A Little About Bushfires
Bushfires are a common occurrence through Australia, and are an intrinsic part of its environment. In fact, natural ecosystems have evolved with the fires, and Australia’s landscape and biological diversity have been shaped by the fires as well. Generally, bushfires are slow moving with a high heat output, and can smoulder for days.
How Do Bushfires Start?
Just like any other fire, bushfires require three things: fuel, oxygen and ignition source. During certain seasons, fires are especially prone to happen due to low relative humidity and high ambient temperature. Some native plants are also very combustible, including eucalypt trees, whose natural oil promotes combustion. While we may think that bushfires are harmful and should be done away completely if possible, that isn’t the case. Bushfires, as a natural occurrence, are actually beneficial and several plants also depend on them to regenerate. Bushfires can start naturally (usually by lightning strikes), or by human activity, whether accidental or deliberate.
Why Do They Keep Burning?
There are several contributing factors to a bushfire’s intensity and speed of spreading, and we’re breaking it down for easy understanding.
Ambient temperature refers to the temperature of the surroundings. The higher the temperature, the more like a fire will start, or continue burning. Pre-heated fuel or fuel closer to ignition point at high temperatures also burn faster.
The dried the air, the more intense the fire. Plants are also more flammable at low humidity, because they release moisture more easily. Australia is generally classified as “humid”, but certain months and areas can bring about dry spells.
Fuel load simply means: things the fire can burn and consume. Some fuel load in bushfires include fallen bark, leaf litter and small branches among other things. You probably already know, the more fuel load, the hotter and more intense the fire.
Fuel moisture can make or break a fire. If fuel is wet or damp, it may not combust at all, while dry fuel will just spark and burn quickly. When assessing bushfire danger, the time since rainfall and the amount of rain is important.
The wind feeds a bushfire by blowing flames into fresh fuel, bringing it to ignition point and providing a constant stream of oxygen. It also spreads fire by spotting, which occurs when the winds lob burning embers into the air and elsewhere. There’s a threshold wind speed of 12-15km/h, and fire burns slowly below this threshold. However, even a slight increase above this threshold can greatly increase fire intensity and spread.
Generally, a fire accelerates travelling uphill, and decelerates travelling downhill.
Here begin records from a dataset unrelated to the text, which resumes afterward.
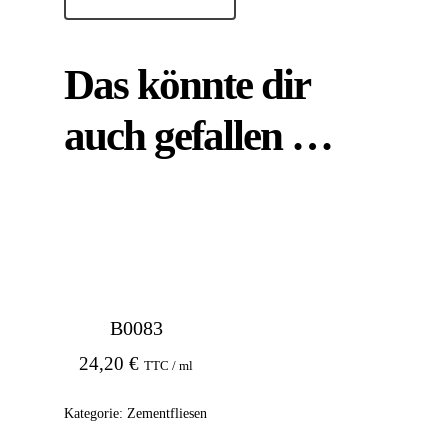
Das könnte dir
auch gefallen …
B0083
24,20
€
TTC / ml
Kategorie:
Zementfliesen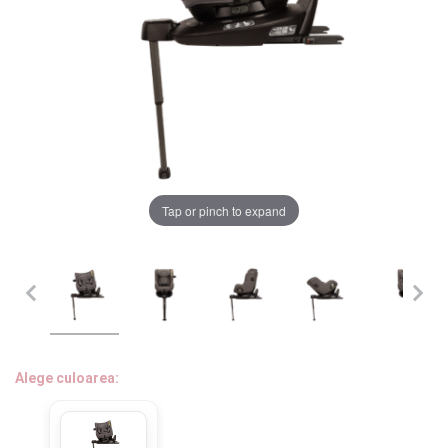
LA PLIMBARE
CAMERA COPILULUI
JUCARII
MARSUPII BEBELUSI
Chrome cu detalii negre
3246 lei
Tap or pinch to expand
LEAGANE COPII
BALANSOARE COPII
Verde cu detalii negre
5646 lei
BABY MONITORS
Alege culoarea cadrului
HRANIRE SI DIVERSIFICARE
Alege culoarea:
CASA SI CURATENIE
In fact, the speed of a fire front advancing doubles with every 10-degree increase in a slope.
What About Climate Change?
Bushfires may be a natural phenomenon, but “man-made” global warming is now a significant contributor as well. With the rise of global warming, there is more CO2 in the air, raising temperatures and the chances of bushfires happening. With this finding, one can only hope that all world citizens do their part to change climate change, or risk being consumed by one natural disaster or another.